Aim
Which lines in the listing below contain the string "Rhythm"? Copy out each of those lines in full.
* BEGIN The data *
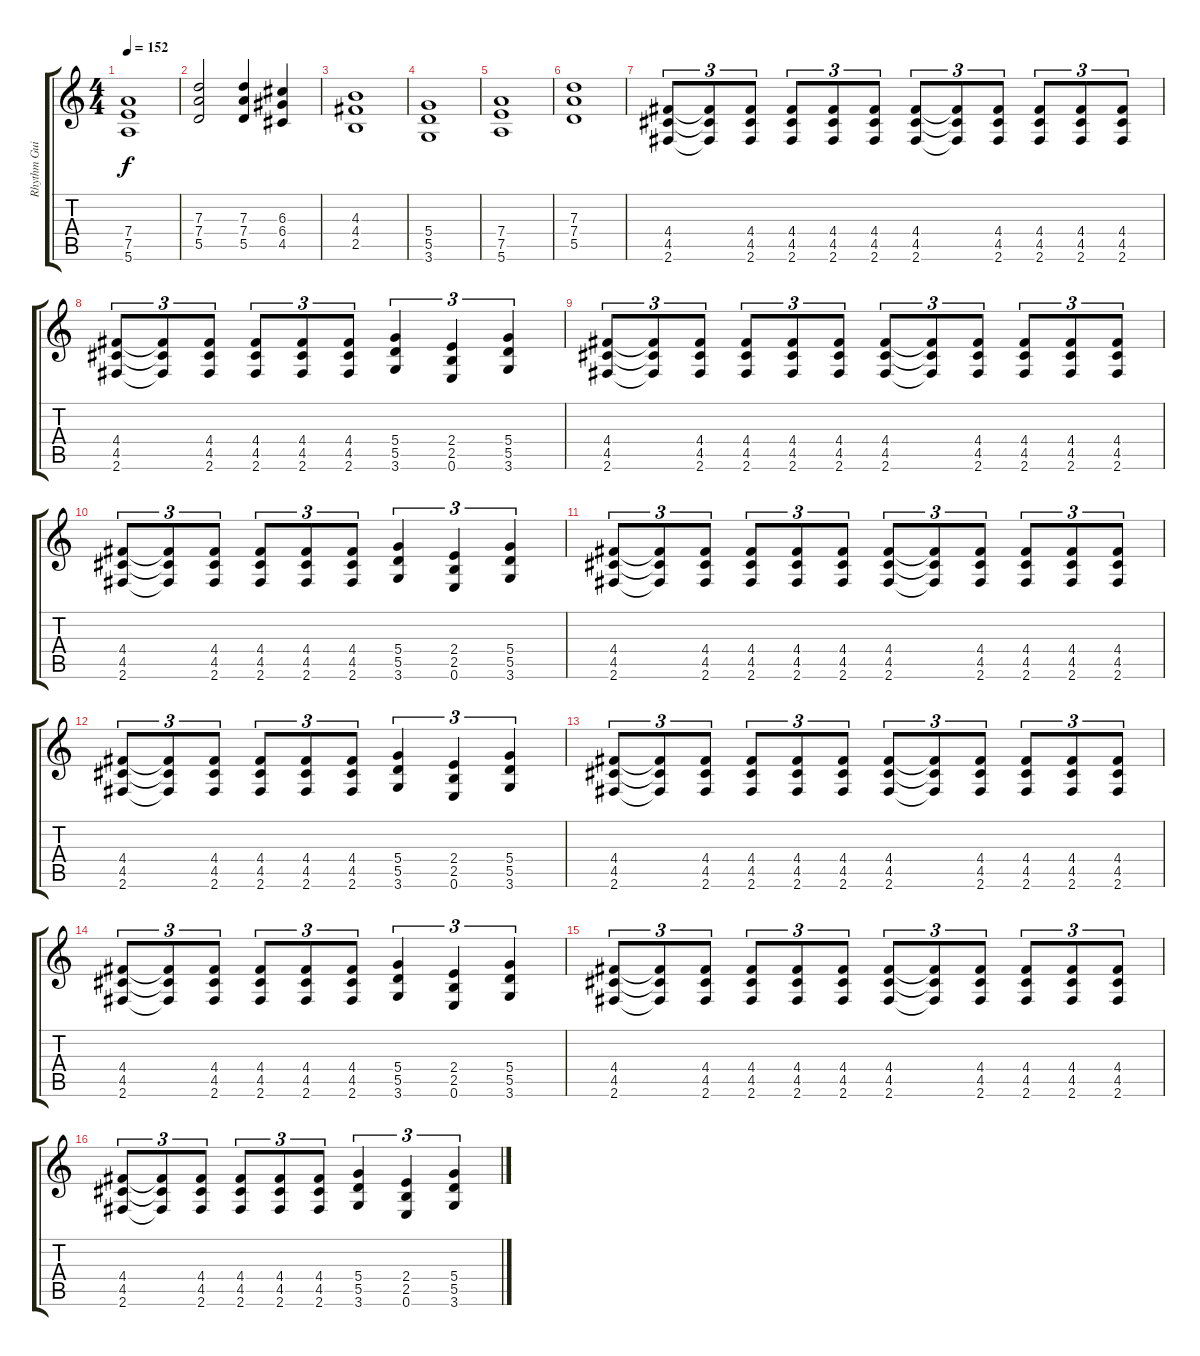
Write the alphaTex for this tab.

\track ("Rhythm Guitar" "Rhythm Gui") {instrument overdrivenguitar}
\staff {score tabs}
\tuning (E4 B3 G3 D3 A2 E2) {hide}
\ts (4 4)
\tempo 152
\clef g2
\ks c
(7.4 7.5 5.6).1{dy f} |
(7.3 7.4 5.5).2 (7.3 7.4 5.5).4 (6.3 6.4 4.5).4 |
(4.3 4.4 2.5).1 |
(5.4 5.5 3.6).1 |
(7.4 7.5 5.6).1 |
(7.3 7.4 5.5).1 |
(4.4 4.5 2.6).8{tu (3 2)} (4.4{t} 4.5{t} 2.6{t}).8{tu (3 2)} (4.4 4.5 2.6).8{tu (3 2)} (4.4 4.5 2.6).8{tu (3 2)} (4.4 4.5 2.6).8{tu (3 2)} (4.4 4.5 2.6).8{tu (3 2)} (4.4 4.5 2.6).8{tu (3 2)} (4.4{t} 4.5{t} 2.6{t}).8{tu (3 2)} (4.4 4.5 2.6).8{tu (3 2)} (4.4 4.5 2.6).8{tu (3 2)} (4.4 4.5 2.6).8{tu (3 2)} (4.4 4.5 2.6).8{tu (3 2)} |
(4.4 4.5 2.6).8{tu (3 2)} (4.4{t} 4.5{t} 2.6{t}).8{tu (3 2)} (4.4 4.5 2.6).8{tu (3 2)} (4.4 4.5 2.6).8{tu (3 2)} (4.4 4.5 2.6).8{tu (3 2)} (4.4 4.5 2.6).8{tu (3 2)} (5.4 5.5 3.6).4{tu (3 2)} (2.4 2.5 0.6).4{tu (3 2)} (5.4 5.5 3.6).4{tu (3 2)} |
(4.4 4.5 2.6).8{tu (3 2)} (4.4{t} 4.5{t} 2.6{t}).8{tu (3 2)} (4.4 4.5 2.6).8{tu (3 2)} (4.4 4.5 2.6).8{tu (3 2)} (4.4 4.5 2.6).8{tu (3 2)} (4.4 4.5 2.6).8{tu (3 2)} (4.4 4.5 2.6).8{tu (3 2)} (4.4{t} 4.5{t} 2.6{t}).8{tu (3 2)} (4.4 4.5 2.6).8{tu (3 2)} (4.4 4.5 2.6).8{tu (3 2)} (4.4 4.5 2.6).8{tu (3 2)} (4.4 4.5 2.6).8{tu (3 2)} |
(4.4 4.5 2.6).8{tu (3 2)} (4.4{t} 4.5{t} 2.6{t}).8{tu (3 2)} (4.4 4.5 2.6).8{tu (3 2)} (4.4 4.5 2.6).8{tu (3 2)} (4.4 4.5 2.6).8{tu (3 2)} (4.4 4.5 2.6).8{tu (3 2)} (5.4 5.5 3.6).4{tu (3 2)} (2.4 2.5 0.6).4{tu (3 2)} (5.4 5.5 3.6).4{tu (3 2)} |
(4.4 4.5 2.6).8{tu (3 2)} (4.4{t} 4.5{t} 2.6{t}).8{tu (3 2)} (4.4 4.5 2.6).8{tu (3 2)} (4.4 4.5 2.6).8{tu (3 2)} (4.4 4.5 2.6).8{tu (3 2)} (4.4 4.5 2.6).8{tu (3 2)} (4.4 4.5 2.6).8{tu (3 2)} (4.4{t} 4.5{t} 2.6{t}).8{tu (3 2)} (4.4 4.5 2.6).8{tu (3 2)} (4.4 4.5 2.6).8{tu (3 2)} (4.4 4.5 2.6).8{tu (3 2)} (4.4 4.5 2.6).8{tu (3 2)} |
(4.4 4.5 2.6).8{tu (3 2)} (4.4{t} 4.5{t} 2.6{t}).8{tu (3 2)} (4.4 4.5 2.6).8{tu (3 2)} (4.4 4.5 2.6).8{tu (3 2)} (4.4 4.5 2.6).8{tu (3 2)} (4.4 4.5 2.6).8{tu (3 2)} (5.4 5.5 3.6).4{tu (3 2)} (2.4 2.5 0.6).4{tu (3 2)} (5.4 5.5 3.6).4{tu (3 2)} |
(4.4 4.5 2.6).8{tu (3 2)} (4.4{t} 4.5{t} 2.6{t}).8{tu (3 2)} (4.4 4.5 2.6).8{tu (3 2)} (4.4 4.5 2.6).8{tu (3 2)} (4.4 4.5 2.6).8{tu (3 2)} (4.4 4.5 2.6).8{tu (3 2)} (4.4 4.5 2.6).8{tu (3 2)} (4.4{t} 4.5{t} 2.6{t}).8{tu (3 2)} (4.4 4.5 2.6).8{tu (3 2)} (4.4 4.5 2.6).8{tu (3 2)} (4.4 4.5 2.6).8{tu (3 2)} (4.4 4.5 2.6).8{tu (3 2)} |
(4.4 4.5 2.6).8{tu (3 2)} (4.4{t} 4.5{t} 2.6{t}).8{tu (3 2)} (4.4 4.5 2.6).8{tu (3 2)} (4.4 4.5 2.6).8{tu (3 2)} (4.4 4.5 2.6).8{tu (3 2)} (4.4 4.5 2.6).8{tu (3 2)} (5.4 5.5 3.6).4{tu (3 2)} (2.4 2.5 0.6).4{tu (3 2)} (5.4 5.5 3.6).4{tu (3 2)} |
(4.4 4.5 2.6).8{tu (3 2)} (4.4{t} 4.5{t} 2.6{t}).8{tu (3 2)} (4.4 4.5 2.6).8{tu (3 2)} (4.4 4.5 2.6).8{tu (3 2)} (4.4 4.5 2.6).8{tu (3 2)} (4.4 4.5 2.6).8{tu (3 2)} (4.4 4.5 2.6).8{tu (3 2)} (4.4{t} 4.5{t} 2.6{t}).8{tu (3 2)} (4.4 4.5 2.6).8{tu (3 2)} (4.4 4.5 2.6).8{tu (3 2)} (4.4 4.5 2.6).8{tu (3 2)} (4.4 4.5 2.6).8{tu (3 2)} |
(4.4 4.5 2.6).8{tu (3 2)} (4.4{t} 4.5{t} 2.6{t}).8{tu (3 2)} (4.4 4.5 2.6).8{tu (3 2)} (4.4 4.5 2.6).8{tu (3 2)} (4.4 4.5 2.6).8{tu (3 2)} (4.4 4.5 2.6).8{tu (3 2)} (5.4 5.5 3.6).4{tu (3 2)} (2.4 2.5 0.6).4{tu (3 2)} (5.4 5.5 3.6).4{tu (3 2)}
* END The data *
The solution
\track ("Rhythm Guitar" "Rhythm Gui") {instrument overdrivenguitar}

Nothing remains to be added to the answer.